Java 7 introduce a new parallel mechanism for compute intensive tasks, the fork-join framework. The fork-join framework allows you to distribute a certain task on several workers and then wait for the result.

import java.util.Random;

public class Problem {
    private final int[] list = new int[2000000];

    public Problem() {
        Random generator = new Random(19580427);
        for (int i = 0; i < list.length; i++) {
            list[i] = generator.nextInt(500000);
        }
    }

    public int[] getList() {
        return list;
    }
}

Define now the Solver class as shown in the following example coding.

import java.util.Arrays;
import java.util.concurrent.RecursiveAction;

public class Solver extends RecursiveAction {
    private int[] list;
    public long result;

    public Solver(int[] array) {
        this.list = array;
    }

    @Override
    protected void compute() {
        if (list.length == 1) {
            result = list[0];
        } else {
            int midpoint = list.length / 2;
            int[] l1 = Arrays.copyOfRange(list, 0, midpoint);
            int[] l2 = Arrays.copyOfRange(list, midpoint, list.length);
            Solver s1 = new Solver(l1);
            Solver s2 = new Solver(l2);
            forkJoin(s1, s2);
            result = s1.result + s2.result;
        }
    }
}

Deadlock

A concurrent application has the risk of a deadlock.

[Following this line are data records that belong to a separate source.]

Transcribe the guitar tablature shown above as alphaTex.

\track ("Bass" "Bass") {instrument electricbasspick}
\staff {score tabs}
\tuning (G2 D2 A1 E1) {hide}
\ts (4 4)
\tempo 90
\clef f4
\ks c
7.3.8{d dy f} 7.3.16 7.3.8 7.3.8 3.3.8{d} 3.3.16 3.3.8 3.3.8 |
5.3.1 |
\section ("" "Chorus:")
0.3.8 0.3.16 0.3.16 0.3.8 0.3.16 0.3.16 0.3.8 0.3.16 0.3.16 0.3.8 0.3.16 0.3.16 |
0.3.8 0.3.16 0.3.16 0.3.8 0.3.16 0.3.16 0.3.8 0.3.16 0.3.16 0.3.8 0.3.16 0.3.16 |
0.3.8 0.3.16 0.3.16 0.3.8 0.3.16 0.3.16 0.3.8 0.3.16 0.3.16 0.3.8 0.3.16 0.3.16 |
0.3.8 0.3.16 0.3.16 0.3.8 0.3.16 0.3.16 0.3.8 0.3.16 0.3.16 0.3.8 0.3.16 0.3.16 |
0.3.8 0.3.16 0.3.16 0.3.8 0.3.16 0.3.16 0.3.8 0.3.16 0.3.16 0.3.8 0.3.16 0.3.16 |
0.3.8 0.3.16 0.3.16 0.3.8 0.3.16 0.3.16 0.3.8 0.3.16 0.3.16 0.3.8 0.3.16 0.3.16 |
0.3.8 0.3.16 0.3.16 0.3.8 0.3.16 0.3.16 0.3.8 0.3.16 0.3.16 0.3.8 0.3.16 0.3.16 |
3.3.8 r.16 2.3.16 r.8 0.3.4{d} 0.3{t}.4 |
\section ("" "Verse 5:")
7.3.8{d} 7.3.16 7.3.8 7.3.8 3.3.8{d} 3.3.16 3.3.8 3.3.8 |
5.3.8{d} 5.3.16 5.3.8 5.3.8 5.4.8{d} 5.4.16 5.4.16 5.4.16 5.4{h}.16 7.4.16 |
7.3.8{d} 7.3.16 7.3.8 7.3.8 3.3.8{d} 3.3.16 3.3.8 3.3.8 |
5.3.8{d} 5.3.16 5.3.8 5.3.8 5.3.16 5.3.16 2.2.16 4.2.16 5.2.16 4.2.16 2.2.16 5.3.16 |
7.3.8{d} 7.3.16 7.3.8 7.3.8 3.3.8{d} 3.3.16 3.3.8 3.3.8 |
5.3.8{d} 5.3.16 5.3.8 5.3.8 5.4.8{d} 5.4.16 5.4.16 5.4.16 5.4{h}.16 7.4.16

A set of processes are deadlocked if all processes are waiting for an event which another process in the same set has to cause.

For example, if thread A waits for a lock on object Z which thread B holds and thread B wait for a look on object Y which is hold by process A, then these two processes are locked and cannot continue in their processing.

This can be compared to a traffic jam, where cars(threads) require the access to a certain street(resource), which is currently blocked by another car(lock).